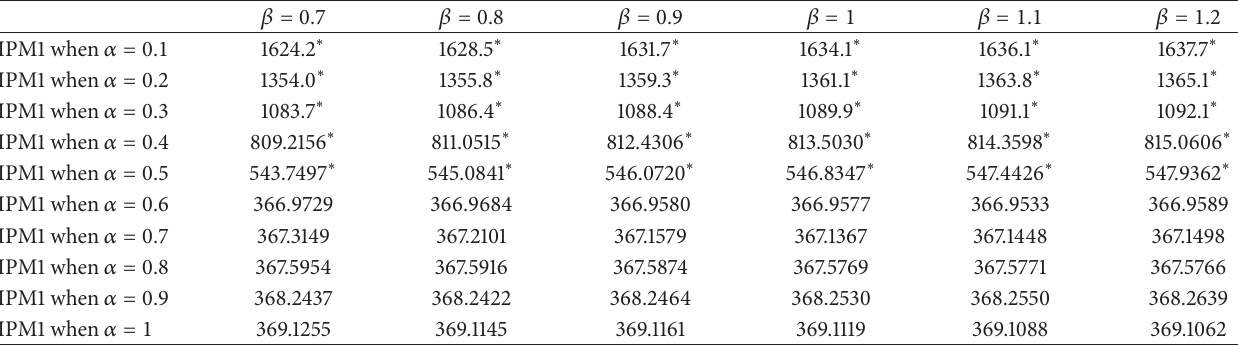
Table 3: Prediction errors of the new improved parsimonious multivariate Markov chain model with the original convergence condition in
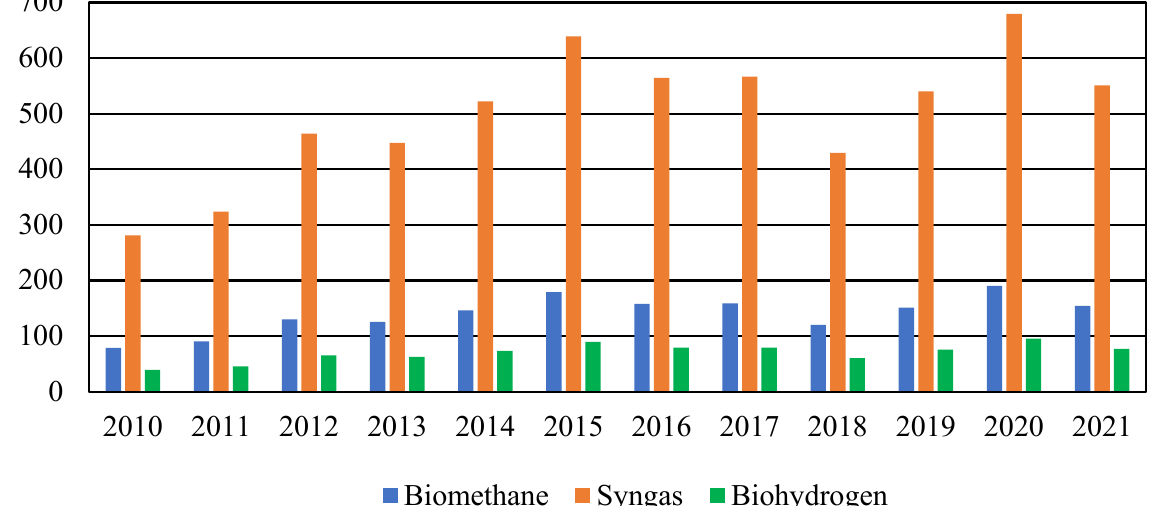
Figure 5. The potential of gas-like types of biofuels obtained from crop production by-products in Lithuania (mln. m 3 /year).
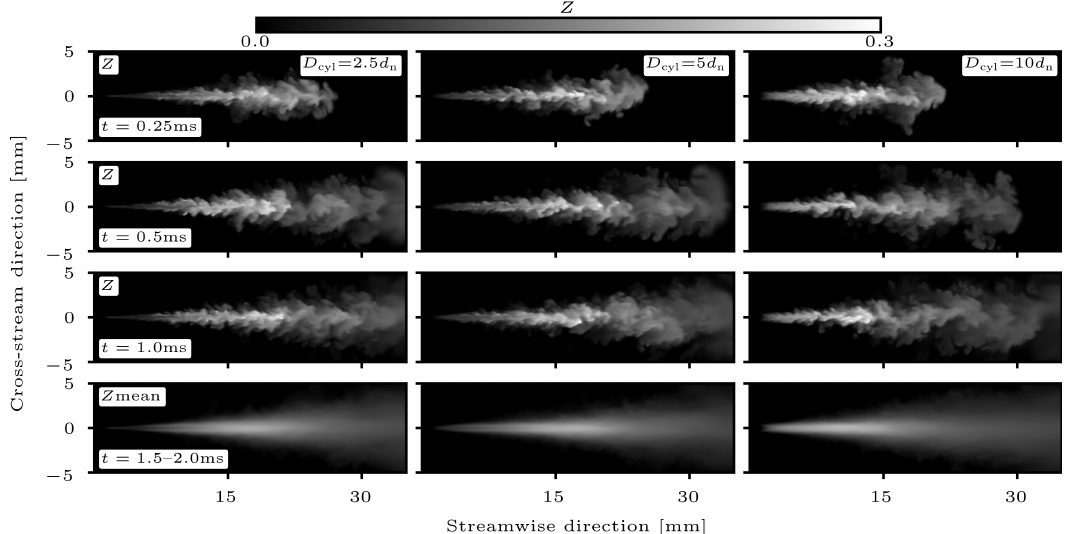
Figure 3. Temporal evolution of mixture fraction ( Z ) for varied D cyl of the injection cylinder, while the total cylindrical injection volume ( V cyl ) is fixed.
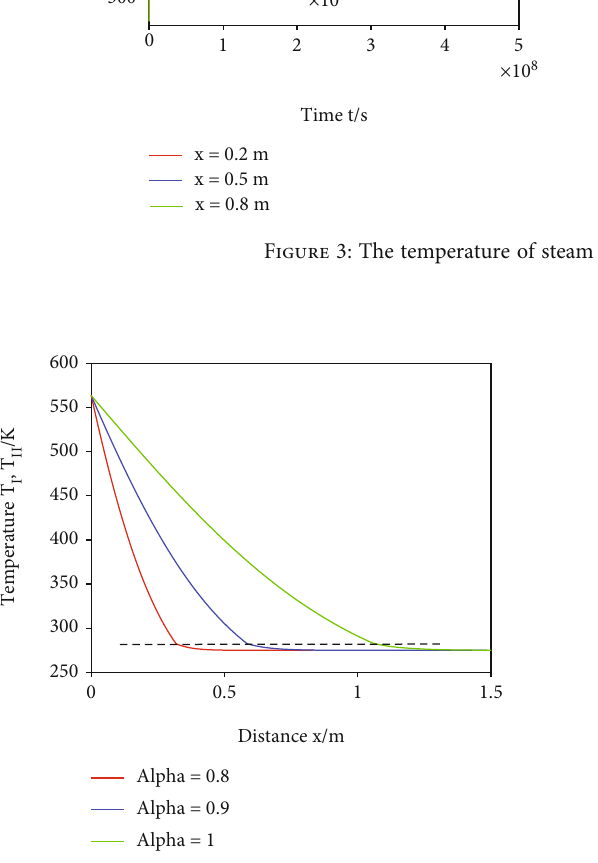
Figure 4: The temperature distribution at di ff erent distances. Figure 5: The temperature distribution at di ff erent times.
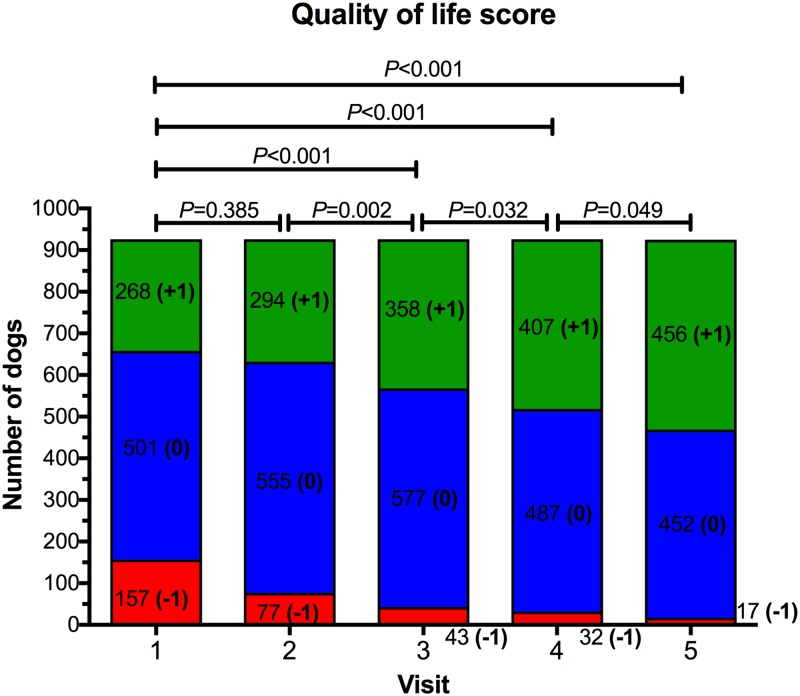
Quality of life (QOL) scores for dogs during the study.QOL was subjectively determined at each visit after a discussion between the veterinarian and owner (Table 3). At each visit, blocks with different colours represent the proportion of dogs assigned a QOL score of -1 (red), 0 (blue) and 1 (green), respectively. The number of dogs assigned to each category is also shown.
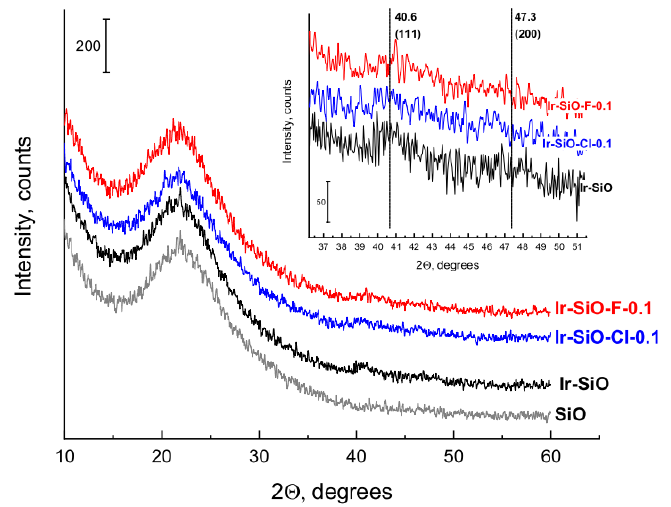
Figure 7. X-ray diffraction patterns of unmodified silica and iridium catalysts reduced at 400 °C. The XRD patterns of iridium catalysts show weak reflections at 2 Θ = 40.6° (111) and 47.3° (200) corresponding to metallic iridium with a fcc structure [34]. The intensity of the reflections is very small, although noticeable, which for such a low loading of the support surface may indicate a crystallite size of about 5 nm. Particularly visible is the reflex at 2 Θ = 40.6° for Ir-SiO catalyst. It indicates that the modification of the silica support leads to a better dispersion of active phase for Ir-SiO-Cl-0.1 and Ir-SiO-F-0.1 catalysts. The XRD re- sults were confirmed by hydrogen chemisorption measurements.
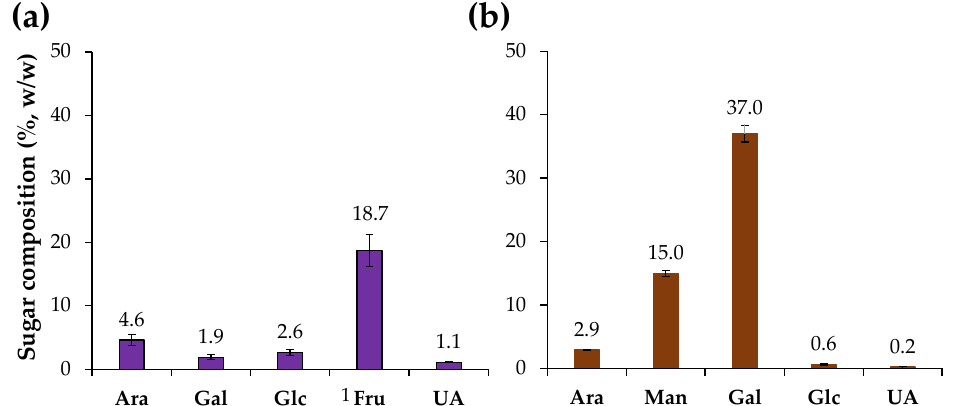
Figure 1. Sugar composition (%, w / w ) of chicory ( a ) and coffee ( b ) high molecular weight material. 1 Fru was estimated as the sum of mannitol and glucitol using its epimerization ratio during the reduction step [30]. Sugar residues: Ara—arabinose, Man—mannose, Gal—galactose, Glc—glucose, Fru—fructose, and UA—uronic acids. Table 1. General composition of the high molecular weight material (HMWM) of instant chicory and instant coffee.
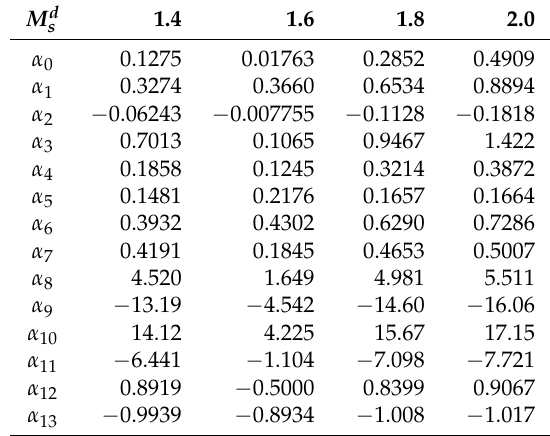
Table 5. Coefficient parameters α i ( M d s ) for κ p in the regulation mode.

*****

Every entry above needs to be duplicated exactly, without its images.

Table 3: Prediction errors of the new improved parsimonious multivariate Markov chain model with the original convergence condition in
Figure 5. The potential of gas-like types of biofuels obtained from crop production by-products in Lithuania (mln. m 3 /year).
Figure 3. Temporal evolution of mixture fraction ( Z ) for varied D cyl of the injection cylinder, while the total cylindrical injection volume ( V cyl ) is fixed.
Figure 4: The temperature distribution at di ff erent distances. Figure 5: The temperature distribution at di ff erent times.
Quality of life (QOL) scores for dogs during the study.QOL was subjectively determined at each visit after a discussion between the veterinarian and owner (Table 3). At each visit, blocks with different colours represent the proportion of dogs assigned a QOL score of -1 (red), 0 (blue) and 1 (green), respectively. The number of dogs assigned to each category is also shown.
Figure 7. X-ray diffraction patterns of unmodified silica and iridium catalysts reduced at 400 °C. The XRD patterns of iridium catalysts show weak reflections at 2 Θ = 40.6° (111) and 47.3° (200) corresponding to metallic iridium with a fcc structure [34]. The intensity of the reflections is very small, although noticeable, which for such a low loading of the support surface may indicate a crystallite size of about 5 nm. Particularly visible is the reflex at 2 Θ = 40.6° for Ir-SiO catalyst. It indicates that the modification of the silica support leads to a better dispersion of active phase for Ir-SiO-Cl-0.1 and Ir-SiO-F-0.1 catalysts. The XRD re- sults were confirmed by hydrogen chemisorption measurements.
Figure 1. Sugar composition (%, w / w ) of chicory ( a ) and coffee ( b ) high molecular weight material. 1 Fru was estimated as the sum of mannitol and glucitol using its epimerization ratio during the reduction step [30]. Sugar residues: Ara—arabinose, Man—mannose, Gal—galactose, Glc—glucose, Fru—fructose, and UA—uronic acids. Table 1. General composition of the high molecular weight material (HMWM) of instant chicory and instant coffee.
Table 5. Coefficient parameters α i ( M d s ) for κ p in the regulation mode.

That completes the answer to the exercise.